View Single Post
Old 4th June 2013, 23:07   #18999  |  Link
cyberbeing
Broadband Junkie
 
Join Date: Oct 2005
Posts: 1,859
Quote:
Originally Posted by madshi View Post
So I don't see any problem with a large subtitle queue.
It's helpful to layer & stagger even different types of CPU queues in my experience. With the first/top queue in a display chain being the largest, while the ones which follow being progressively smaller but with higher CPU thread priority than the prior queues in an attempt to ensure they stay full in real-time under heavy load. The logic is that the largest fast-filling queue have enough of a buffer to prevent the slower-filling queues below from emptying below 100% full, if you temporarily become bottlenecked.

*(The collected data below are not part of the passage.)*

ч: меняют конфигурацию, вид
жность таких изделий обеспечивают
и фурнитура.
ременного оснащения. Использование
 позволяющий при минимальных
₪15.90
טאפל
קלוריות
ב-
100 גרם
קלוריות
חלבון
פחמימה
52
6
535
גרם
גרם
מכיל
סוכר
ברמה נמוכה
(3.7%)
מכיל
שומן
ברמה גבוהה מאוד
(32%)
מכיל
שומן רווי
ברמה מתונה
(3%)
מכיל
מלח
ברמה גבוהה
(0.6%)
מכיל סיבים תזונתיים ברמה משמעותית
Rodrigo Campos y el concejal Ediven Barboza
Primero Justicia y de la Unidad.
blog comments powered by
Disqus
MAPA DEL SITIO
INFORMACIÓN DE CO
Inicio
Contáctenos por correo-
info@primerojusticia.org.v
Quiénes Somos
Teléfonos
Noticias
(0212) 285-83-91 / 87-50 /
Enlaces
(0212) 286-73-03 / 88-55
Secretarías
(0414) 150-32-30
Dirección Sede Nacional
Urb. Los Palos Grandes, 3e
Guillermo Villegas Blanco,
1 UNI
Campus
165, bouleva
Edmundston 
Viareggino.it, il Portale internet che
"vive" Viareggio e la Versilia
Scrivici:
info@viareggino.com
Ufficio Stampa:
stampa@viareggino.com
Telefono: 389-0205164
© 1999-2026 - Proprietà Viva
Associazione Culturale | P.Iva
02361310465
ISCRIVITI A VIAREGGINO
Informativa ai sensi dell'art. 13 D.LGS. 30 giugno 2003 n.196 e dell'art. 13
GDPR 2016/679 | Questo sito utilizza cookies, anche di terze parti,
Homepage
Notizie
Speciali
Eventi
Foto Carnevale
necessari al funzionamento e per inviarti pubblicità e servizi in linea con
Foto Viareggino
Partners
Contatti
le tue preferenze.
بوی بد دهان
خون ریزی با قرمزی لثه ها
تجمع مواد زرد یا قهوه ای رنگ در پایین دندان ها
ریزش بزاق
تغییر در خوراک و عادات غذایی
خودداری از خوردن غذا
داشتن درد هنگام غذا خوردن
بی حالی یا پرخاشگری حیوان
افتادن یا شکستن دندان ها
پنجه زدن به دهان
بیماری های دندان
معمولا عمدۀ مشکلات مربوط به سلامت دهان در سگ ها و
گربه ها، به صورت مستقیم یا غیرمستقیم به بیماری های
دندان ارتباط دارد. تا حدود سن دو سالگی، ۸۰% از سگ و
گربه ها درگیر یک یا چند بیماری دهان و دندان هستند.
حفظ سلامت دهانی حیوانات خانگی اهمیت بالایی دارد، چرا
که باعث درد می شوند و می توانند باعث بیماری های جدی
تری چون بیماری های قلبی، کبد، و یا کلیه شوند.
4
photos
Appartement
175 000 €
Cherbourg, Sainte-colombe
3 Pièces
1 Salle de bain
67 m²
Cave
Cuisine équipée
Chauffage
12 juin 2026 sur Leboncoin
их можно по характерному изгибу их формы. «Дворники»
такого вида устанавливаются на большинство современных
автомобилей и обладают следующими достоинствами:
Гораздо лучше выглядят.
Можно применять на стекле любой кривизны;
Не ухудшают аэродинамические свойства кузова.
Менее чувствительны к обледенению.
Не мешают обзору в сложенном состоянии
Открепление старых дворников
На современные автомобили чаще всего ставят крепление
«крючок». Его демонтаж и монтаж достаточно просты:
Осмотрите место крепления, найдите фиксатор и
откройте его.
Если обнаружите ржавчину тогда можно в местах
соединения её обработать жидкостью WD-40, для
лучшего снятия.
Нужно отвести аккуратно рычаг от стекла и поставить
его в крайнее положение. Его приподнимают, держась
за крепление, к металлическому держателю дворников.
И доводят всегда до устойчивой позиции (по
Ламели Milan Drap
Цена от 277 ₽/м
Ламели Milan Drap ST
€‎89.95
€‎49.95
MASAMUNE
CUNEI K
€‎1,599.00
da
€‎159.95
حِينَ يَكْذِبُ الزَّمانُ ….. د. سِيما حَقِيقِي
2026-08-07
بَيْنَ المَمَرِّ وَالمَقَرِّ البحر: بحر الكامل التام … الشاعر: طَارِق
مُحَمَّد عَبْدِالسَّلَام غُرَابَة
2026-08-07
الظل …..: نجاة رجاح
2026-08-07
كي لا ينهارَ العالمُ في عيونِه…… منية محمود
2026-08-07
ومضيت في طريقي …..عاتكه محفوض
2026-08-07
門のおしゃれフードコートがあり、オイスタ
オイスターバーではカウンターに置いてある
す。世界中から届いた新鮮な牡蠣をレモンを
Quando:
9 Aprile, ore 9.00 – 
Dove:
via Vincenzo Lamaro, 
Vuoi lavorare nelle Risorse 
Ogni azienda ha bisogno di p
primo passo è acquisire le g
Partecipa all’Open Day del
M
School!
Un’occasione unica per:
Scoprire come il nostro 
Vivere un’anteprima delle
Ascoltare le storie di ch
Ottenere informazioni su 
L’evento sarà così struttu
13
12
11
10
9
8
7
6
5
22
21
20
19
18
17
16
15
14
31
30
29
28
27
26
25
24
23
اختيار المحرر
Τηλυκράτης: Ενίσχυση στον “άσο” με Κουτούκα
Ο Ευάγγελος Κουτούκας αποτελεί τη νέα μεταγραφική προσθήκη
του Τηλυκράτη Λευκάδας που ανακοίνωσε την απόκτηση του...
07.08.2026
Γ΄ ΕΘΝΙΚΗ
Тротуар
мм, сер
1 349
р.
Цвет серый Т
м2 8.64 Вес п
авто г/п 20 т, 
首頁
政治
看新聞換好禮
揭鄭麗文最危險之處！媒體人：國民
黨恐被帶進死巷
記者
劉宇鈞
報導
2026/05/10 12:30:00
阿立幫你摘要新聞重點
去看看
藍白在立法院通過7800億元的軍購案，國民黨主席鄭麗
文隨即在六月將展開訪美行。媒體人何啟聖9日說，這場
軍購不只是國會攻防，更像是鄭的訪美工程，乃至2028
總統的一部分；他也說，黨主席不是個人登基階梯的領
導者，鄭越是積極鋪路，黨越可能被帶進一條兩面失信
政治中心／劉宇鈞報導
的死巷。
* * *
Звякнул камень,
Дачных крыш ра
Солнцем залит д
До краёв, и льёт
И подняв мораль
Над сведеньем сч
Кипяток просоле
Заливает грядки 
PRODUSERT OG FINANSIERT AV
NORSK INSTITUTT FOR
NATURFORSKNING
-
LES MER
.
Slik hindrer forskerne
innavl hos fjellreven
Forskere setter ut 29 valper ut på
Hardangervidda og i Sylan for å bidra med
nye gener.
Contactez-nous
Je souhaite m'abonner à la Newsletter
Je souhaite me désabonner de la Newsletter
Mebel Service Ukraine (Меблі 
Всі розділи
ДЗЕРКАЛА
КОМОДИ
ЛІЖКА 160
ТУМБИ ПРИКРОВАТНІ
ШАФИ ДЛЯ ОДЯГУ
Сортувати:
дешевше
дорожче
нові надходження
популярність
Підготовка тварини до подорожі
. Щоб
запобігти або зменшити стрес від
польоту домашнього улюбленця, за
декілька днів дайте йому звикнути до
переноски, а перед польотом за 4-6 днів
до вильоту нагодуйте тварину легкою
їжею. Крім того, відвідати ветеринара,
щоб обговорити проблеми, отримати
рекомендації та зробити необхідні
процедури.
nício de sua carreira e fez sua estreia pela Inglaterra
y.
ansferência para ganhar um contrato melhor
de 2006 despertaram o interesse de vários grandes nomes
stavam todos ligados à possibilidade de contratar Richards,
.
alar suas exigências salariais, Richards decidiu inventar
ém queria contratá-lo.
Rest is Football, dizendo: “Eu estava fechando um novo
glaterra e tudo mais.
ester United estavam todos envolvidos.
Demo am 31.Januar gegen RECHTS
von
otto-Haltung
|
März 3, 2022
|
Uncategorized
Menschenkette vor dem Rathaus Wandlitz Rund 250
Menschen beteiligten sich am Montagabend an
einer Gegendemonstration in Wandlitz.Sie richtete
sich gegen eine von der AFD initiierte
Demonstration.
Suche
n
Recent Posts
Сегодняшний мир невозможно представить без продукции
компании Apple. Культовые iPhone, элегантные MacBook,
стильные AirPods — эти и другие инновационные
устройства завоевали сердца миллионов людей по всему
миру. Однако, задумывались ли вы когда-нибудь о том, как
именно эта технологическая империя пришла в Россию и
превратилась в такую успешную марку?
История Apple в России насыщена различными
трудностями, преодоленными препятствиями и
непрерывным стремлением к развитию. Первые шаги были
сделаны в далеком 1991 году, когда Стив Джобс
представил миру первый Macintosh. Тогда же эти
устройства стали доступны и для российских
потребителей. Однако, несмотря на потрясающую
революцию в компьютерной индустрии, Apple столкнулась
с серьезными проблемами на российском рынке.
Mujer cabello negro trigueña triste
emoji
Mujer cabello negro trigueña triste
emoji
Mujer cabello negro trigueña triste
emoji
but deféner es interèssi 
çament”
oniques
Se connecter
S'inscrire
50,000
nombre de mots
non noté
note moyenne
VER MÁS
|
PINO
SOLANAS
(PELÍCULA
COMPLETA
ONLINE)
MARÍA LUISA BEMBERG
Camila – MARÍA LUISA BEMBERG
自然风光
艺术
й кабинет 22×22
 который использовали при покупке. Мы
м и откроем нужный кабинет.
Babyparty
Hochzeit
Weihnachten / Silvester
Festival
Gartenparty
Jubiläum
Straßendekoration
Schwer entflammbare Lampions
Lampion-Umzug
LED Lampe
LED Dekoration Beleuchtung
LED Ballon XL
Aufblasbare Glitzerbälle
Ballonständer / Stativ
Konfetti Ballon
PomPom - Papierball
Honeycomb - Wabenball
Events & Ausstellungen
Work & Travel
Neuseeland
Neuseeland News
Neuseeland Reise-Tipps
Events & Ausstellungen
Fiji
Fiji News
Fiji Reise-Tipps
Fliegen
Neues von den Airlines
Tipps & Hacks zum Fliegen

Though my main concern that I thought you'd catch on to, was cases where you need to re-request and re-alphablend your entire subtitle queue instantly because of that change you made in 0.86.2 to decrease update delay on resolution change. I already saw this as barely acceptable with a CPU queue of 24. But now with a queue of 128, I end up with ~80 dropped frames (i5-3570K @4.4Ghz) as the subtitle queue attempts to refill, which could take a couple seconds if something computationally heavy is being displayed for the entire queue size. It would only be worse with slower CPUs. With a smaller queue, this effect would be minimized or eliminated. If you don't want to separate the CPU and Subtitle queues, maybe you should consider expanding the "delay playback" option to wait for subtitle queue to be completely full for "playback start", "seek", and "window resizing".

IMHO, you need to make one change or the other, otherwise user experience will suffer with large CPU queue + Subtitle queue size.

Last edited by cyberbeing; 5th June 2013 at 08:00.